I think the bears (who spend a lot of time waiting, a lot of time in hibernation) might know the answer: Mary and Elizabeth spent some time in the dark.
Each woman knows the slings and arrows of public humiliation. Mary, newly pregnant and unmarried is scuttled off to her cousin Elizabeth’s house. Imagine Joseph’s embarrassment. They’d already been through the legal binds of betrhothal and then wham. Mary knows it’s coming (another visitation – our friend Gabriel, who tells her – like all the others, not to be afraid) But it isn’t until later in a dream that the angel tells Joseph what’s up and he follows orders. Mary, on the other hand, traveling alone, must have had to hold her head high, knowing that this was the forest she had to walk through. At night. No moon to light her way.
Elizabeth lived through a more sustained humiliation.Though married to a man of high social standing and strong lineage herself, her childlessness was still a public shame. Elizabeth endures the sorrow until long after menopause until one day, her husband Zechariah, alone in the temple performing an incense ritual, is faced with –yes, it’s Gabriel again– this time to inform Zechariah that he and Elizabeth (collecting Social Security and thinking about finding a smaller house) would conceive a child. Zechariah is stunned and his protest renders him mute, aparticularly noteworthy twist as the women rise to be the singers, the tellers, the prophets of this story.)
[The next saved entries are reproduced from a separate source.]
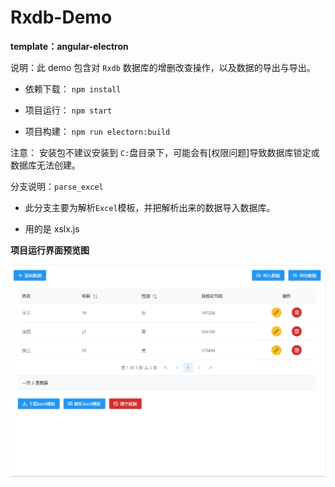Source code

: # Rxdb-Demo

**template：angular-electron**

说明：此 demo 包含对 `Rxdb` 数据库的增删改查操作，以及数据的导出与导出。

 - 依赖下载： `npm install`

 - 项目运行： `npm start`

 - 项目构建： `npm run electorn:build`

注意： 安装包不建议安装到 `C:`盘目录下，可能会有[权限问题]导致数据库锁定或数据库无法创建。

分支说明：`parse_excel`

 - 此分支主要为解析`Excel`模板，并把解析出来的数据导入数据库。

 - 用的是 xslx.js

**项目运行界面预览图**

![rxdb-demo-screenshoot](./src/assets/github-img/rxdb-demo-screenshoot.png)

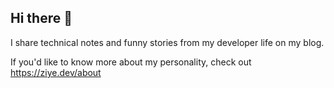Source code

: ## Hi there 👋

I share technical notes and funny stories from my developer life on my blog.

If you'd like to know more about my personality, check out <https://ziye.dev/about>
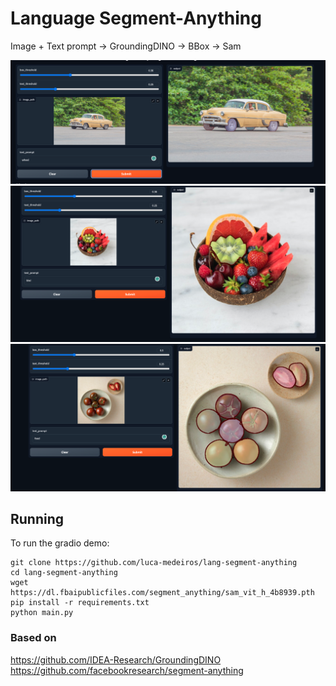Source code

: # Language Segment-Anything
Image + Text prompt -> GroundingDINO -> BBox -> Sam

![car.png](/assets/outputs/car.png)
![kiwi.png](/assets/outputs/kiwi.png)
![food.png](/assets/outputs/food.png)

## Running

To run the gradio demo:

    git clone https://github.com/luca-medeiros/lang-segment-anything
    cd lang-segment-anything
    wget https://dl.fbaipublicfiles.com/segment_anything/sam_vit_h_4b8939.pth
    pip install -r requirements.txt
    python main.py

### Based on

https://github.com/IDEA-Research/GroundingDINO
https://github.com/facebookresearch/segment-anything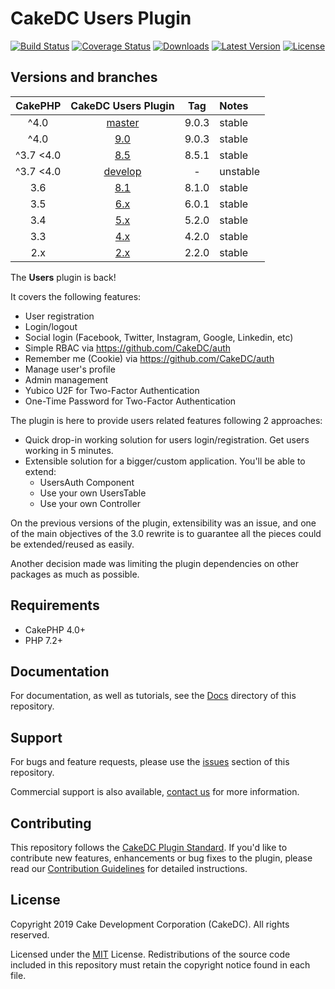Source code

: CakeDC Users Plugin
===================

[![Build Status](https://secure.travis-ci.org/CakeDC/users.png?branch=master)](http://travis-ci.org/CakeDC/users)
[![Coverage Status](https://img.shields.io/codecov/c/gh/CakeDC/users.svg?style=flat-square)](https://codecov.io/gh/CakeDC/users)
[![Downloads](https://poser.pugx.org/CakeDC/users/d/total.png)](https://packagist.org/packages/CakeDC/users)
[![Latest Version](https://poser.pugx.org/CakeDC/users/v/stable.png)](https://packagist.org/packages/CakeDC/users)
[![License](https://poser.pugx.org/CakeDC/users/license.svg)](https://packagist.org/packages/CakeDC/users)

Versions and branches
---------------------

| CakePHP | CakeDC Users Plugin | Tag   | Notes |
| :-------------: | :------------------------: | :--:  | :---- |
| ^4.0            | [master](https://github.com/cakedc/users/tree/master)                      | 9.0.3 | stable |
| ^4.0            | [9.0](https://github.com/cakedc/users/tree/9.next)                      | 9.0.3 | stable |
| ^3.7  <4.0      | [8.5](https://github.com/cakedc/users/tree/8.next)                      | 8.5.1 | stable |
| ^3.7  <4.0      | [develop](https://github.com/cakedc/users/tree/develop)                 | - | unstable |
| 3.6             | [8.1](https://github.com/cakedc/users/tree/8.1.0)                      | 8.1.0 | stable |
| 3.5             | [6.x](https://github.com/cakedc/users/tree/6.x)                      | 6.0.1 | stable |
| 3.4             | [5.x](https://github.com/cakedc/users/tree/5.x)                      | 5.2.0 | stable |
| 3.3             | [4.x](https://github.com/cakedc/users/tree/4.x)                      | 4.2.0 | stable |
| 2.x             | [2.x](https://github.com/cakedc/users/tree/2.x)                     | 2.2.0 |stable |

The **Users** plugin is back!

It covers the following features:
* User registration
* Login/logout
* Social login (Facebook, Twitter, Instagram, Google, Linkedin, etc)
* Simple RBAC via https://github.com/CakeDC/auth
* Remember me (Cookie) via https://github.com/CakeDC/auth
* Manage user's profile
* Admin management
* Yubico U2F for Two-Factor Authentication
* One-Time Password for Two-Factor Authentication

The plugin is here to provide users related features following 2 approaches:
* Quick drop-in working solution for users login/registration. Get users working in 5 minutes.
* Extensible solution for a bigger/custom application. You'll be able to extend:
  * UsersAuth Component
  * Use your own UsersTable
  * Use your own Controller

On the previous versions of the plugin, extensibility was an issue, and one of the main
objectives of the 3.0 rewrite is to guarantee all the pieces could be extended/reused as
easily.

Another decision made was limiting the plugin dependencies on other packages as much as possible.

Requirements
------------

* CakePHP 4.0+
* PHP 7.2+

Documentation
-------------

For documentation, as well as tutorials, see the [Docs](Docs/Home.md) directory of this repository.

Support
-------

For bugs and feature requests, please use the [issues](https://github.com/CakeDC/users/issues) section of this repository.

Commercial support is also available, [contact us](https://www.cakedc.com/contact) for more information.

Contributing
------------

This repository follows the [CakeDC Plugin Standard](https://www.cakedc.com/plugin-standard). If you'd like to contribute new features, enhancements or bug fixes to the plugin, please read our [Contribution Guidelines](https://www.cakedc.com/contribution-guidelines) for detailed instructions.

License
-------

Copyright 2019 Cake Development Corporation (CakeDC). All rights reserved.

Licensed under the [MIT](http://www.opensource.org/licenses/mit-license.php) License. Redistributions of the source code included in this repository must retain the copyright notice found in each file.

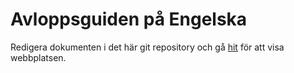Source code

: # Avloppsguiden på Engelska

Redigera dokumenten i det här git repository och gå
[hit](http://tlevine.github.com/avloppsguiden-husagare-english)
för att visa webbplatsen.
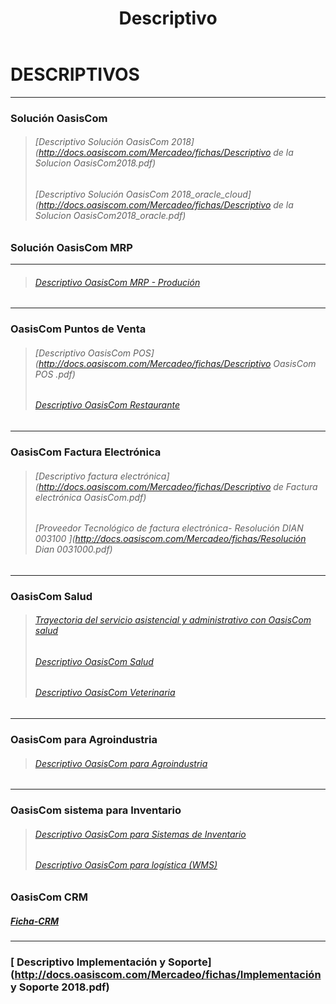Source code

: ﻿---
layout: default
title: Descriptivo
permalink: /Mercadeo/Descriptivo/
editable: si
---

# DESCRIPTIVOS
--------------------------------------------------------
### Solución OasisCom  


>###### [Descriptivo Solución OasisCom 2018](http://docs.oasiscom.com/Mercadeo/fichas/Descriptivo de la Solucion OasisCom2018.pdf)
>###### [Descriptivo Solución OasisCom 2018_oracle_cloud](http://docs.oasiscom.com/Mercadeo/fichas/Descriptivo de la Solucion OasisCom2018_oracle.pdf)

### Solución OasisCom MRP
----
>###### [Descriptivo OasisCom MRP - Produción](http://docs.oasiscom.com/Mercadeo/fichas/Descriptivo-MRP-oasiscom.pdf)
----
### OasisCom Puntos de Venta 
>###### [Descriptivo OasisCom POS](http://docs.oasiscom.com/Mercadeo/fichas/Descriptivo OasisCom POS .pdf)
>###### [Descriptivo OasisCom Restaurante](http://docs.oasiscom.com/Mercadeo/fichas/Descriptivo-OasisCom_restaurante.pdf)
---

### OasisCom Factura Electrónica

>###### [Descriptivo factura electrónica](http://docs.oasiscom.com/Mercadeo/fichas/Descriptivo de Factura electrónica OasisCom.pdf)
>###### [Proveedor Tecnológico de factura electrónica- Resolución DIAN 003100 ](http://docs.oasiscom.com/Mercadeo/fichas/Resolución Dian 0031000.pdf)


---
### OasisCom Salud


>###### [Trayectoria del servicio asistencial y administrativo con OasisCom salud](http://docs.oasiscom.com/Mercadeo/fichas/OasisCom_Salud_flujograma.png)
>###### [Descriptivo OasisCom Salud](http://docs.oasiscom.com/Mercadeo/fichas/Descriptivo_OasisCom_Salud.pdf)
>###### [Descriptivo OasisCom Veterinaria](http://docs.oasiscom.com/Mercadeo/fichas/Descriptivo_OasisCom_veterinaria.pdf)

---

### OasisCom para Agroindustria
>###### [Descriptivo OasisCom para Agroindustria](http://docs.oasiscom.com/Mercadeo/fichas/Descriptivo-OasisCom-para-Agroindustrias.pdf)

---
### OasisCom sistema para Inventario
>###### [Descriptivo OasisCom para Sistemas de Inventario](http://docs.oasiscom.com/Mercadeo/fichas/Descriptivo_OasisCom_sistema-para-inventarios.pdf)
>###### [Descriptivo OasisCom para logística (WMS)](http://docs.oasiscom.com/Mercadeo/fichas/Descriptivo_OasisCom_sistema-WMS-.pdf)


### OasisCom CRM

##### [Ficha-CRM](http://docs.oasiscom.com/Mercadeo/fichas/CRM-ficha.pdf)
---
### [ Descriptivo Implementación y Soporte](http://docs.oasiscom.com/Mercadeo/fichas/Implementación y Soporte 2018.pdf)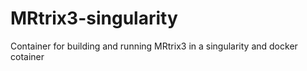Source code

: # MRtrix3-singularity
Container for building and running MRtrix3 in a singularity and docker cotainer
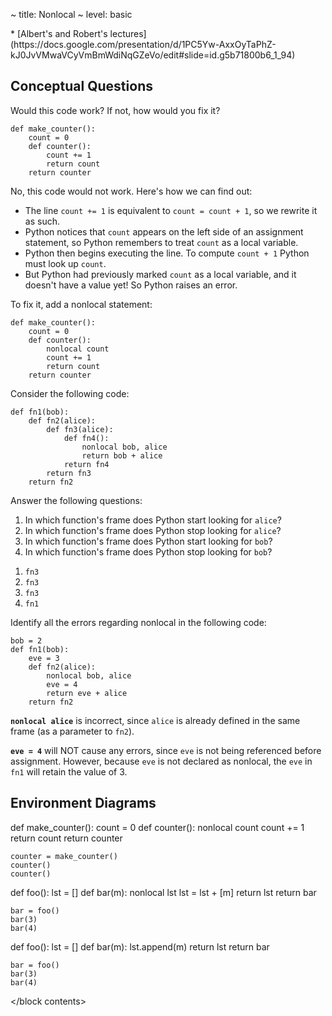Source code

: ~ title: Nonlocal
~ level: basic

<block references>
* [Albert's and Robert's
  lectures](https://docs.google.com/presentation/d/1PC5Yw-AxxOyTaPhZ-kJ0JvVMwaVCyVmBmWdiNqGZeVo/edit#slide=id.g5b71800b6_1_94)
</block references>

<block notes>
</block notes>

<block contents>

Conceptual Questions
--------------------

<question>

Would this code work? If not, how would you fix it?

    def make_counter():
        count = 0
        def counter():
            count += 1
            return count
        return counter

<solution>

No, this code would not work. Here's how we can find out:

* The line `count += 1` is equivalent to `count = count + 1`, so we
  rewrite it as such.
* Python notices that `count` appears on the left side of an assignment
  statement, so Python remembers to treat `count` as a local variable.
* Python then begins executing the line. To compute `count + 1` Python
  must look up `count`.
* But Python had previously marked `count` as a local variable, and it
  doesn't have a value yet! So Python raises an error.

To fix it, add a nonlocal statement:

    def make_counter():
        count = 0
        def counter():
            nonlocal count
            count += 1
            return count
        return counter

</solution>

<question>

Consider the following code:

    def fn1(bob):
        def fn2(alice):
            def fn3(alice):
                def fn4():
                    nonlocal bob, alice
                    return bob + alice
                return fn4
            return fn3
        return fn2

Answer the following questions:

1. In which function's frame does Python start looking for `alice`?
2. In which function's frame does Python stop looking for `alice`?
3. In which function's frame does Python start looking for `bob`?
4. In which function's frame does Python stop looking for `bob`?

<solution>

1. `fn3`
1. `fn3`
1. `fn3`
1. `fn1`

</solution>

<question>

Identify all the errors regarding nonlocal in the following code:

    bob = 2
    def fn1(bob):
        eve = 3
        def fn2(alice):
            nonlocal bob, alice
            eve = 4
            return eve + alice
        return fn2

<solution>

**`nonlocal alice`** is incorrect, since
`alice` is already defined in the same frame (as a
parameter to `fn2`).

**`eve = 4`** will NOT cause any errors,
since `eve` is not being referenced before
assignment.  However, because `eve` is not declared
as nonlocal, the `eve` in `fn1` will retain
the value of 3.

</solution>

Environment Diagrams
--------------------

<question>

<env>
    def make_counter():
        count = 0
        def counter():
            nonlocal count
            count += 1
            return count
        return counter

    counter = make_counter()
    counter()
    counter()
</env>

<question>

<env>
    def foo():
        lst = []
        def bar(m):
            nonlocal lst
            lst = lst + [m]
            return lst
        return bar

    bar = foo()
    bar(3)
    bar(4)
</env>

<question>

<env>
    def foo():
        lst = []
        def bar(m):
            lst.append(m)
            return lst
        return bar

    bar = foo()
    bar(3)
    bar(4)
</env>

</block contents>
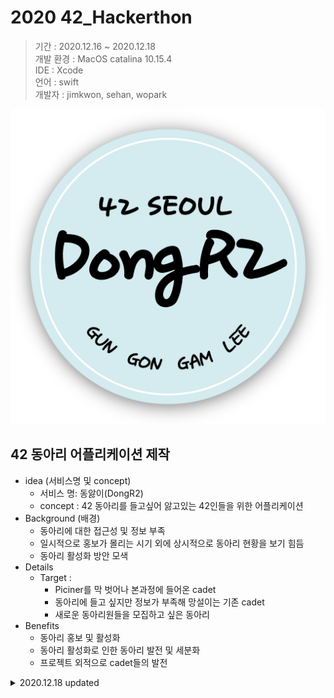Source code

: # 2020 42_Hackerthon
> 기간 : 2020.12.16 ~ 2020.12.18  
> 개발 환경 : MacOS catalina 10.15.4  
> IDE : Xcode  
> 언어 : swift  
> 개발자 : jimkwon, sehan, wopark

![](dongari.png)

## 42 동아리 어플리케이션 제작
+ idea (서비스명 및 concept)
  + 서비스 명: 동앓이(DongR2)
  + concept :  42 동아리를 들고싶어 앓고있는 42인들을 위한 어플리케이션
+ Background (배경)
  + 동아리에 대한 접근성 및 정보 부족
  + 일시적으로 홍보가 몰리는 시기 외에 상시적으로 동아리 현황을 보기 힘듬
  + 동아리 활성화 방안 모색
+ Details
  + Target : 
    + Piciner를 막 벗어나 본과정에 들어온 cadet
    + 동아리에 들고 싶지만 정보가 부족해 망설이는 기존 cadet
    + 새로운 동아리원들을 모집하고 싶은 동아리
+ Benefits
  + 동아리 홍보 및 활성화
  + 동아리 활성화로 인한 동아리 발전 및 세분화
  + 프로젝트 외적으로 cadet들의 발전

<details>
<summary> 2020.12.18 updated </summary>
  
### 1. 기능  
**동앓이 시연 영상(이미지 클릭)**  
  
<a href="http://www.youtube.com/watch?feature=player_embedded&v=qotEE3RVGRM" target="_blank"><img src="http://img.youtube.com/vi/qotEE3RVGRM/1.jpg" 
alt="IMAGE ALT TEXT HERE" width="240" height="180" border="10" /></a>
  
[![img01](pdf/2020.12.18/UI_storyboard_v01_01.png)](pdf/2020.12.18/UI_storyboard_v01_01.png)  
[![img01](pdf/2020.12.18/UI_storyboard_v01_02.png)](pdf/2020.12.18/UI_storyboard_v01_02.png)  
[![img01](pdf/2020.12.18/UI_storyboard_v01_03.png)](pdf/2020.12.18/UI_storyboard_v01_03.png)  
[![img01](pdf/2020.12.18/UI_storyboard_v01_04.png)](pdf/2020.12.18/UI_storyboard_v01_04.png)  
  
### 2. 보완해야할 점  
  
</details>
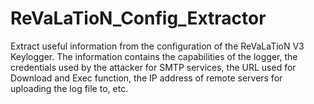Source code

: # ReVaLaTioN_Config_Extractor
Extract useful information from the configuration of the ReVaLaTioN V3 Keylogger. The information contains the capabilities of the logger, the credentials used by the attacker for SMTP services, the URL used for Download and Exec function, the IP address of remote servers for uploading the log file to, etc.
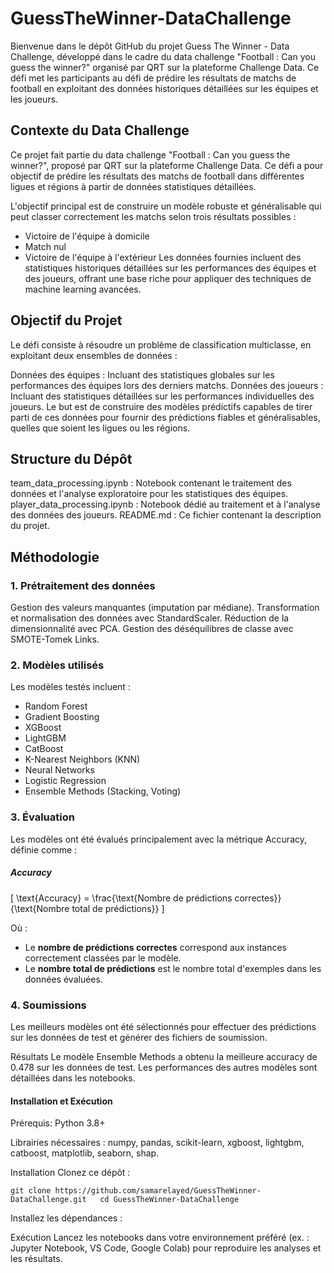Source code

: # GuessTheWinner-DataChallenge
Bienvenue dans le dépôt GitHub du projet Guess The Winner - Data Challenge, développé dans le cadre du data challenge "Football : Can you guess the winner?" organisé par QRT sur la plateforme Challenge Data. Ce défi met les participants au défi de prédire les résultats de matchs de football en exploitant des données historiques détaillées sur les équipes et les joueurs.

## Contexte du Data Challenge
Ce projet fait partie du data challenge "Football : Can you guess the winner?", proposé par QRT sur la plateforme Challenge Data. Ce défi a pour objectif de prédire les résultats des matchs de football dans différentes ligues et régions à partir de données statistiques détaillées.

L'objectif principal est de construire un modèle robuste et généralisable qui peut classer correctement les matchs selon trois résultats possibles :

* Victoire de l'équipe à domicile
*  Match nul
* Victoire de l'équipe à l'extérieur
Les données fournies incluent des statistiques historiques détaillées sur les performances des équipes et des joueurs, offrant une base riche pour appliquer des techniques de machine learning avancées.

## Objectif du Projet
Le défi consiste à résoudre un problème de classification multiclasse, en exploitant deux ensembles de données :

Données des équipes : Incluant des statistiques globales sur les performances des équipes lors des derniers matchs.
Données des joueurs : Incluant des statistiques détaillées sur les performances individuelles des joueurs.
Le but est de construire des modèles prédictifs capables de tirer parti de ces données pour fournir des prédictions fiables et généralisables, quelles que soient les ligues ou les régions.

## Structure du Dépôt
team_data_processing.ipynb : Notebook contenant le traitement des données et l'analyse exploratoire pour les statistiques des équipes.
player_data_processing.ipynb : Notebook dédié au traitement et à l'analyse des données des joueurs.
README.md : Ce fichier contenant la description du projet.
## Méthodologie
### 1. Prétraitement des données
Gestion des valeurs manquantes (imputation par médiane).
Transformation et normalisation des données avec StandardScaler.
Réduction de la dimensionnalité avec PCA.
Gestion des déséquilibres de classe avec SMOTE-Tomek Links.
### 2. Modèles utilisés
Les modèles testés incluent :

* Random Forest
* Gradient Boosting
* XGBoost
* LightGBM
* CatBoost
* K-Nearest Neighbors (KNN)
* Neural Networks
* Logistic Regression
* Ensemble Methods (Stacking, Voting)

### 3. Évaluation
Les modèles ont été évalués principalement avec la métrique Accuracy, définie comme :

##### Accuracy

​\[
\text{Accuracy} = \frac{\text{Nombre de prédictions correctes}}{\text{Nombre total de prédictions}}
\]

Où :  
- Le **nombre de prédictions correctes** correspond aux instances correctement classées par le modèle.  
- Le **nombre total de prédictions** est le nombre total d'exemples dans les données évaluées.  
 
### 4. Soumissions
Les meilleurs modèles ont été sélectionnés pour effectuer des prédictions sur les données de test et générer des fichiers de soumission.

Résultats
Le modèle Ensemble Methods a obtenu la meilleure accuracy de 0.478 sur les données de test.
Les performances des autres modèles sont détaillées dans les notebooks.

#### Installation et Exécution
Prérequis: Python 3.8+

Librairies nécessaires : numpy, pandas, scikit-learn, xgboost, lightgbm, catboost, matplotlib, seaborn, shap.

Installation
Clonez ce dépôt :

` git clone https://github.com/samarelayed/GuessTheWinner-DataChallenge.git  
cd GuessTheWinner-DataChallenge  `

Installez les dépendances :

Exécution
Lancez les notebooks dans votre environnement préféré (ex. : Jupyter Notebook, VS Code, Google Colab) pour reproduire les analyses et les résultats.

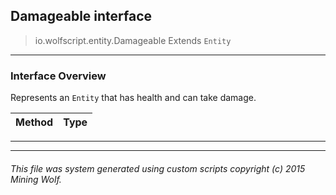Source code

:## Damageable __interface__

>io.wolfscript.entity.Damageable
>Extends `Entity`

---

### Interface Overview

Represents an `Entity` that has health and can take damage.

Method | Type   
--- | :--- 



---

---


###### This file was system generated using custom scripts copyright (c) 2015 Mining Wolf.
	

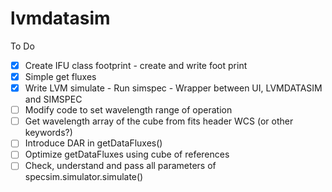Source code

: # lvmdatasim
To Do
- [X] Create IFU class footprint - create and write foot print
- [X] Simple get fluxes
- [X] Write LVM simulate - Run simspec - Wrapper between UI, LVMDATASIM and SIMSPEC
- [ ] Modify code to set wavelength range of operation
- [ ] Get wavelength array of the cube from fits header WCS (or other keywords?)
- [ ] Introduce DAR in getDataFluxes()
- [ ] Optimize getDataFluxes using cube of references
- [ ] Check, understand and pass all parameters of specsim.simulator.simulate()
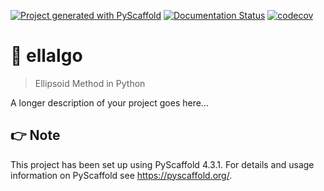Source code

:<!-- These are examples of badges you might want to add to your README:
     please update the URLs accordingly

[![Built Status](https://api.cirrus-ci.com/github/<USER>/ellalgo.svg?branch=main)](https://cirrus-ci.com/github/<USER>/ellalgo)
[![ReadTheDocs](https://readthedocs.org/projects/ellalgo/badge/?version=latest)](https://ellalgo.readthedocs.io/en/stable/)
[![Coveralls](https://img.shields.io/coveralls/github/<USER>/ellalgo/main.svg)](https://coveralls.io/r/<USER>/ellalgo)
[![PyPI-Server](https://img.shields.io/pypi/v/ellalgo.svg)](https://pypi.org/project/ellalgo/)
[![Conda-Forge](https://img.shields.io/conda/vn/conda-forge/ellalgo.svg)](https://anaconda.org/conda-forge/ellalgo)
[![Monthly Downloads](https://pepy.tech/badge/ellalgo/month)](https://pepy.tech/project/ellalgo)
[![Twitter](https://img.shields.io/twitter/url/http/shields.io.svg?style=social&label=Twitter)](https://twitter.com/ellalgo)
-->

[![Project generated with PyScaffold](https://img.shields.io/badge/-PyScaffold-005CA0?logo=pyscaffold)](https://pyscaffold.org/)
[![Documentation Status](https://readthedocs.org/projects/ellalgo/badge/?version=latest)](https://ellalgo.readthedocs.io/en/latest/?badge=latest)
[![codecov](https://codecov.io/gh/luk036/ellalgo/branch/main/graph/badge.svg?token=6lpjUzPavX)](https://codecov.io/gh/luk036/ellalgo)

# 🏉 ellalgo

> Ellipsoid Method in Python

A longer description of your project goes here...

<!-- pyscaffold-notes -->

## 👉 Note

This project has been set up using PyScaffold 4.3.1. For details and usage
information on PyScaffold see https://pyscaffold.org/.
Both of these miraculous pregnancies, however, end the shame, period paragraph. The Creator shows them they were more than their social position, more than their small domestic stories, or even what they had done or left undone.
Who among us isn’t crippled by thinking we haven’t done enough to the world? For our community, our church? For Syrian refugees? Or that we drank a little too much at the party the other night? Or maybe we weren’t nice enough to the grocery clerk? Or that we really should be able to clean the house, entertain friends, bill clients, collect socks for the homeless, wrap Christmas presents, feed the cats, AND appear to be strong–and look good while we’re doing it?
The story today–in all its complexity seems to expand the width and breadth available to us from God. It’s not about getting ahead, having a balanced bank account, or being perfect and wonderful in every way. Mary and Elizabeth show us that it’s actually about stumbling our way through the dark, even when we don’t know the way out. How frightening! And yet — how thrilling.
Maybe this is why God sends messengers. Our Creator is too big, too awe-ful and terrifying to encounter face to face. So instead come those who may scare us (bears! Gabriel! prophets! visionaries!) but who also startle us into seeing more of the Mystery. The recognition between Elizabeth and Mary is not just in the fireworks celebrating the coming of Jesus; it’s roots are buried deep in darkness. Not only the literal shade of the womb, but the emotional/spiritual darkness these women lived in for a time, giving them an added heft, a she-bear power.
As I continue to unwrap my own sightings and dreams this Advent, I am learning not only to walk in the dark but to lean into it. Sometimes that means we must endure the mud and the sorrow, honoring the fallow time of hibernation, and other times it means that the dark contains secrets more rare and wonderful than we could ever imagine: A quickening life, a new story, light spilling into the mouth of the cave.